The Women’s March claimed to have the backs of all kinds of women from all different backgrounds. To their credit, many of them did and that was shown in the signs held up and in the words of the women organizing it. However, the main frustration was the police reaction because put a nice, white woman in a pink hat and suddenly it becomes a march and a fight for rights that people are all for. And why? Because white people could get behind it. The marches for Black Lives Matter protesters have much of the time resulted in police beating, fighting against, and arresting protestors who are protesting the fact that a system undermines them as human beings because of their skin color. Martin Luther King Jr. even stated, “These conditions are the things that cause individuals to feel they have no other alternative than to engage in violent rebellions to get attention. And I must say tonight that a riot is the language of the unheard.” But does the media look at it this way or even expose that quote? Of course not, it’s the white based media, duh! The first articles to pop up when typing in “Black Lives Matter Violence” on Google are all about how the movement is “undermining” itself with the violent approaches they are taking and the “disruptive ways” they have decided to protest. Oh no! Are protesters fighting for their basic human rights disrupting your everyday, privileged life? I can assure you that cannot compare to the way white supremacy has disrupted theirs.

Peggy McIntosh in her article “White Privilege and Male Privilege” acknowledges her privileges and racism as a white woman. She lists off her privileges she experiences in her everyday life that people of color automatically do not experience because they are not white. One of the privileges she even states that she can easily find a publisher to publish the piece on white privilege. That is probably the most meta thing about white privilege that can be said. This is the kind of fighting for women that needs to go down with white feminists. The kind of fighting that acknowledges the rights and privileges already had while fighting for those who do not have them so that these privileges may not longer be privileges.

In these Black Lives Matter protests are tons of women fighting for their rights as black and risking their safety against a system that will harm them in order to keep them in line. But you put these women in a march surrounded by white women in pretty hats with witty signs and there is suddenly a switch in police aggression. Coincidence? Nope. That is white supremacy at its finest. Not only were there women of color, but women of different religions, classes, and backgrounds. While they were all fighting for women’s rights, they also had other obstacles.
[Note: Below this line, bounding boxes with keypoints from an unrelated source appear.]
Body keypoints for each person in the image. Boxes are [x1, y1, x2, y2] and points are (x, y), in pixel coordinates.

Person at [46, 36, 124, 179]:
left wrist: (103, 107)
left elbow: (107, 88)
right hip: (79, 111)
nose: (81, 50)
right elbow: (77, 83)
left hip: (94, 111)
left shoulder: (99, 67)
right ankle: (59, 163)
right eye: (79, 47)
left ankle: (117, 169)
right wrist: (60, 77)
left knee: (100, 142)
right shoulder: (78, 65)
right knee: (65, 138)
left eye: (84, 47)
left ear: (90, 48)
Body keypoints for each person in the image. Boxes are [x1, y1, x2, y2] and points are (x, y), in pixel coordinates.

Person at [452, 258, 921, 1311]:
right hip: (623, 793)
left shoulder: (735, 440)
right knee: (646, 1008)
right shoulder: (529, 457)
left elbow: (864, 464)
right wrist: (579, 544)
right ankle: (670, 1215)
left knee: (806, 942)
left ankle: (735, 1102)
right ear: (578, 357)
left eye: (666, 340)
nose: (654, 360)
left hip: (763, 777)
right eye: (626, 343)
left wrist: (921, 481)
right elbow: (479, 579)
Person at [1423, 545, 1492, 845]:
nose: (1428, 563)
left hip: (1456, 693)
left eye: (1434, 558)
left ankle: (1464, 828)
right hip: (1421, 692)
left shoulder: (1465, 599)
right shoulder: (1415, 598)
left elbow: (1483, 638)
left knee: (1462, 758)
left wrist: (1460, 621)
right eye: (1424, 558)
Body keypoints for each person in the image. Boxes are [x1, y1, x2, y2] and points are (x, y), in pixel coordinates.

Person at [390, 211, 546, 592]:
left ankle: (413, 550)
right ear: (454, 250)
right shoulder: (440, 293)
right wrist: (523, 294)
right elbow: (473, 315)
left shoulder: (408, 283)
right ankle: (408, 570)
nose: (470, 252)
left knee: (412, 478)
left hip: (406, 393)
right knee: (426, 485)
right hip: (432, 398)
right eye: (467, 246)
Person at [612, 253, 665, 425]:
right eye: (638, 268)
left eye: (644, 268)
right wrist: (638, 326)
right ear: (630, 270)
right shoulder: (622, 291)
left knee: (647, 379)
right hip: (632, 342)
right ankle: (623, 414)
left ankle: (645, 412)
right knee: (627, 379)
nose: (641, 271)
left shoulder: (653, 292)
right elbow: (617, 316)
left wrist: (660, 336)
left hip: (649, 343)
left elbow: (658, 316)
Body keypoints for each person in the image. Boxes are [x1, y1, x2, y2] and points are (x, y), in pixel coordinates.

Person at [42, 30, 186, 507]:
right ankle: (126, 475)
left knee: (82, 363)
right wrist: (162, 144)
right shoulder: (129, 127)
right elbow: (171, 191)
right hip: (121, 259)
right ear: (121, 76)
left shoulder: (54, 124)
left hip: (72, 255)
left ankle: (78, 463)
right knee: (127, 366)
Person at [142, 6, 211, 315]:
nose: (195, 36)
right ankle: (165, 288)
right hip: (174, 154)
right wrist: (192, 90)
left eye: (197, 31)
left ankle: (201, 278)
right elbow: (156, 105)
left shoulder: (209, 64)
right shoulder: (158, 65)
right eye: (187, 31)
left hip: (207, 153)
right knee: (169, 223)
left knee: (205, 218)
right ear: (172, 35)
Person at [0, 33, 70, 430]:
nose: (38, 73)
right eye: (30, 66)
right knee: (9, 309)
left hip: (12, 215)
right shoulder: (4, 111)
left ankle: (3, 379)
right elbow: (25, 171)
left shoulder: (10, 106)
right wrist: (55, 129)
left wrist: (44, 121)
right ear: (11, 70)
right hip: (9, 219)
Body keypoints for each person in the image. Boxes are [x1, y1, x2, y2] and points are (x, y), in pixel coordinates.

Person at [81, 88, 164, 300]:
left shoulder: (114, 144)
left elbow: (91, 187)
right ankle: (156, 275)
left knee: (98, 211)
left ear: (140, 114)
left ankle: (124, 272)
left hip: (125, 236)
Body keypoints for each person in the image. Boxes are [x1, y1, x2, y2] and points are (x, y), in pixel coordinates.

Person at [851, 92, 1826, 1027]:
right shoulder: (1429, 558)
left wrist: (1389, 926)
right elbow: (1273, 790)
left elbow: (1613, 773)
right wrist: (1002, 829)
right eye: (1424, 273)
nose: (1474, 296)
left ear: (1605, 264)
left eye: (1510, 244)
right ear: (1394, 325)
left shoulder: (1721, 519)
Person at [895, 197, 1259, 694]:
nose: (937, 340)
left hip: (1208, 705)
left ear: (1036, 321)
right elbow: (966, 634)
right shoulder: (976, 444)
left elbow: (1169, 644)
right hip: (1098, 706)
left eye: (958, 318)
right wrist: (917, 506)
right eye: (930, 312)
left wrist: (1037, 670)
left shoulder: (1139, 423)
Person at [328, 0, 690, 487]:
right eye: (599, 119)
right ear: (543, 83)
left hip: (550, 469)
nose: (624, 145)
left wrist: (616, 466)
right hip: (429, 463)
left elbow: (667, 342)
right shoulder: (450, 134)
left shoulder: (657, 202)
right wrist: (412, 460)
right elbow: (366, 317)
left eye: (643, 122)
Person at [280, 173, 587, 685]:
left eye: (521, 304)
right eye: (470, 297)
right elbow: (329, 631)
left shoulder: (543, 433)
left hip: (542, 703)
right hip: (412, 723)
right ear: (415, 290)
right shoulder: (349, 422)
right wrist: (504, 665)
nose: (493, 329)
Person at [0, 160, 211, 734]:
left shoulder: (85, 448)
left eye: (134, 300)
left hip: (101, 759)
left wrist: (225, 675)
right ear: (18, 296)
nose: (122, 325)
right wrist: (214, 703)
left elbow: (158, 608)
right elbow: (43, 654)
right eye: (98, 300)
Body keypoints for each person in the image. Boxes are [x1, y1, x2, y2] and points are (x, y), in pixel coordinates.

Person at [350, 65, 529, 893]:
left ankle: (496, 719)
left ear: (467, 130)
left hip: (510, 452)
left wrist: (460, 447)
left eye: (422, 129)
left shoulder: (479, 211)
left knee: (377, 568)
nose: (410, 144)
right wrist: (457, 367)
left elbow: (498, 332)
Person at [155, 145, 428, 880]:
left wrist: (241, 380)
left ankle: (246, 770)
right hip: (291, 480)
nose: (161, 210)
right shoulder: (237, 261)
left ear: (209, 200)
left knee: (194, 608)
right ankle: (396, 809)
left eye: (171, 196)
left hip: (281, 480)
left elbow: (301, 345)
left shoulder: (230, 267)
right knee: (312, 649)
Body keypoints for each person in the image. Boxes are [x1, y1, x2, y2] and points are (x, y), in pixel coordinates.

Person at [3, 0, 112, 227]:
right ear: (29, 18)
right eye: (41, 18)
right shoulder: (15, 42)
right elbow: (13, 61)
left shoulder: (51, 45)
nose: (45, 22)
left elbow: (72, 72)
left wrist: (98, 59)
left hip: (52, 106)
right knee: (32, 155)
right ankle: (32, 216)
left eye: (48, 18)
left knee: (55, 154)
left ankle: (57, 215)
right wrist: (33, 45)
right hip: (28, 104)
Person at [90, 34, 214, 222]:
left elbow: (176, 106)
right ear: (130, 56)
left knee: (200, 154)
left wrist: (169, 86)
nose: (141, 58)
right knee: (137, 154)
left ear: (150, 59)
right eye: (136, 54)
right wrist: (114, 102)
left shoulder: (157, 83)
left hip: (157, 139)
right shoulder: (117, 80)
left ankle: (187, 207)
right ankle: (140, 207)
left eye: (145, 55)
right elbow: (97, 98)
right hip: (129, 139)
Fighting for Muslim respect, fighting for Black Lives Matter, fighting against the wall. When women mentioned the wage gap, they did not mention the layered issues with it and did not look through the intersectional lenses of race and gender. They only describe the gap as a women making 78 cents to a man’s dollar. However, black women make less than that, and Hispanic women make the lowest amount to a man’s dollar: 65 cents.

All of these issue just touch the surface of the intersectionality of race and gender, and the topic touched mainly on white versus black. There are layers and lenses to be considered when fighting the patriarchy. The day those are considered is the day the Women’s March will truly be for ALL women.